This project applies and extends ideas from computer science formal methods to the design and fabrication of manufactured items. Computer-aided manufacturing promises to have transformative impacts on society for many reasons, including unprecedented ability for customization and low-volume manufacturing as well as more efficient and flexible fabrication plans (e.g., as material availability changes). But designers and engineers need more flexible tools that can optimize across both the design stage and the fabrication-planning stages, and be robust to changing constraints. This proposal?s novelties are foundations and prototypes that enable such tools, in particular by designing interfaces that are essentially programming languages in the computer science sense and amenable to automated program analysis for correctness and optimization. This proposal?s impacts include new languages and tools for computer-aided manufacturing as well as demonstrations that fabrication can be automatically retargeted to use different materials and/or processes.
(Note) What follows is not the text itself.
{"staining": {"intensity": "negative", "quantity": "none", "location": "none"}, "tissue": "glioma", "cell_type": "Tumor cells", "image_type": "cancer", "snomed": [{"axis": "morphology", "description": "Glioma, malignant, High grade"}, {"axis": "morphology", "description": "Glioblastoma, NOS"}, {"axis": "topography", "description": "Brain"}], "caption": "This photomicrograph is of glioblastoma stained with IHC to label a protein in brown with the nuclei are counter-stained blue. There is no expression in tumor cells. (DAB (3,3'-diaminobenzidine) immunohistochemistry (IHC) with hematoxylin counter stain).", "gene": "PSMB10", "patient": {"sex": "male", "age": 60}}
This project advances the state-of-the-art in both formal methods and computational fabrication, centered around the critical use of embedded systems. For computational fabrication, the project is organized around a central vision: manufacturing is a form of compilation that translates abstract geometric designs to equivalent concrete physical fabrication plans. By decomposing manufacturing software into compiler-like layers of abstraction, the research enables the construction of automated, reusable,cross-domain analyses, optimizations, and synthesis for fabrication. For formal methods, manufacturing introduces new challenges. It requires mixing computational and geometric reasoning, including constraints like materials that can be neither duplicated nor created from nothing, and that physical objects obey gravity and cannot occupy the same space as another object. Additional challenges include concurrency (multiple moving parts during fabrication) and numerical approximations as objects are moved in continuous space.
This award reflects NSF's statutory mission and has been deemed worthy of support through evaluation using the Foundation's intellectual merit and broader impacts review criteria.